En la galería Arnés & Röpke expuso a principios de año Lorenz Estermann, cuyas maquetas iban en esa dirección: en la de posibilitar un habitar novedoso. Nada tenía que ver ni con el constructivismo ni con la plasmación metalingüística de una utopía. Sus casitas eran perfectamente construibles, sencillas, incluso cómodas. Pero ahí era precisamente donde surgía el extrañamiento. Nuestro percibir, acostumbrado a la sutura cerrada, no veía en ellas sino moldes de algo extraño. Es esa rareza de lo que debía de ser común lo que viene a desvelar las miserias de nuestro habitar.
Sus construcciones, hechas de material reciclable, de una inocencia que parece perdida, nos situaba a medio camino de proponer una continuación al racionalismo funcional de tan simples que parecían, y, por otra parte, apelar a un futuro todavía en ciernes y en el que, a poco que uno se lo proponga, todavía cabe la imaginación.


Sus delicadas maquetas, a modo de cápsulas a medio hacer, indicaban el lugar en el que proponer un nuevo habitar alejado de lo perfecto, del virtuosismo de formas, de lo abigarrado de los espacios siempre en tensión, decantándose por el contrario por la ensoñación de un habitáculo abierto y descosido de suturas.

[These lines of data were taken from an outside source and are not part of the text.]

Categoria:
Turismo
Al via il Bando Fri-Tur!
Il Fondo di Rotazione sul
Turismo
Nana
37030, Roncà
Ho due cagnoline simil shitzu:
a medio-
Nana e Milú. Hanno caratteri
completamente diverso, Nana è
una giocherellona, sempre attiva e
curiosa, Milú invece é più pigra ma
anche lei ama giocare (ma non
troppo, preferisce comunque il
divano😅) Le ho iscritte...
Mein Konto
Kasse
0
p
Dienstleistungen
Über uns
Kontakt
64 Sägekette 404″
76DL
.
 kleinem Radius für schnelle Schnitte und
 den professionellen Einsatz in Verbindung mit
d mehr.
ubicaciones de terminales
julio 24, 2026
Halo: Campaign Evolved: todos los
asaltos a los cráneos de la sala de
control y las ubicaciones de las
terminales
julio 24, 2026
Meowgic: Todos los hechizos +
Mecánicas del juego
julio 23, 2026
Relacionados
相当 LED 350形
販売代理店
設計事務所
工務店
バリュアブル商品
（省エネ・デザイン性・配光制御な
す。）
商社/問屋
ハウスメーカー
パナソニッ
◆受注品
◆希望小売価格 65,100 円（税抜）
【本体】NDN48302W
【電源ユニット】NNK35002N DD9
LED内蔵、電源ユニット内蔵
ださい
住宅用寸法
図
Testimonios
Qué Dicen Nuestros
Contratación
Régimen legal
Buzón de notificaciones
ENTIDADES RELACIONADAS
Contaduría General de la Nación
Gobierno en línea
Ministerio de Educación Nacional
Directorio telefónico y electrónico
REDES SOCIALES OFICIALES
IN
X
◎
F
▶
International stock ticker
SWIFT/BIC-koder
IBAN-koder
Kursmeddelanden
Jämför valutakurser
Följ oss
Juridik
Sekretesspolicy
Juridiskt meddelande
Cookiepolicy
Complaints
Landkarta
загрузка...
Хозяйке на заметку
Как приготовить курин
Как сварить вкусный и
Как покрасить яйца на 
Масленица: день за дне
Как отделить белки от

Una construcción que pese a estar en el plano de inmanencia del tiempo actual, es sostenida sobre unos débiles pilotis. Esa levedad, esa fragilidad es la garantía perfecta de que el futuro también se puede habitar.
Por último, y también en ARCO, cabría destacar a la artista española Alicia Framis. Su trabajo nos enfrenta ya descaradamente a la posibilidad de imaginar un futuro. Casi podemos ver en su obra a los arquitectos franceses de principio de siglo XIX, a los Boullée, Ledoux o Lequeu. Ella sí que se sitúa en la sutura de un futuro que ha incidido ya en la orografía capitalista y desde donde es posible una nueva construcción. Y es que ella, sabedora de que es el propio capitalismo el que dinamita las suturas en las que asentar un nuevo habitar que propicie la repetición siempre excesiva y el actualizarse en la novedad, para luego al instante siguiente cosificarlo mediante sus procedimientos de fetichización, ha elegido China como lugar en el que proponer un nuevo tipo de vivienda.


Eso le posibilita todavía cierta inocencia, ciertos procesos no tan críticos con el habitar occidental de manera que su obra no se plantea la apertura en la superficie del plano de inmanencia, sino que sus viviendas toman el relevo del metalenguaje arquitectónico en la senda ya iniciada por los ya mencionados franceses del XIX.
Pero, además de estos cuatro ejemplos cogidos en parejas de dos, muchos otros se pueden poner sobre la mesa a la hora de hacer valer lo sintomático de todos estos nuevos trabajos reunidos bajo el mismo. En el mismo ARCO cabría citar a Begoña Zubero y sus espacios vacíos, a Enoc Pérez y su arquitectura postmoderna de corte metalingüística, a Pablo Cardoso y sus caminos que, como pedazos en sucesión, nos muestran la posibilidad, hasta hace poco utópica, de tener el coraje de cartografiar la orografía del tiempo instantáneo, a David Maljkovic y su premiada obra.
Sin duda que en la confluencia de todas estas obras se despeja la incógnita sobre la posible inocencia candorosa que puedan despertar estos intentos de habitar de nuevo la realidad superficial del plano de inmanencia al tiempo que dotan de posibilidad el intento de transgredir esta realidad sedimentada en el miedo constante a hacer aparecer lo nuevo. Así pues, ya el mero colegir un habitar que posibilite tal utopía posee un caldo artístico digno de alabar.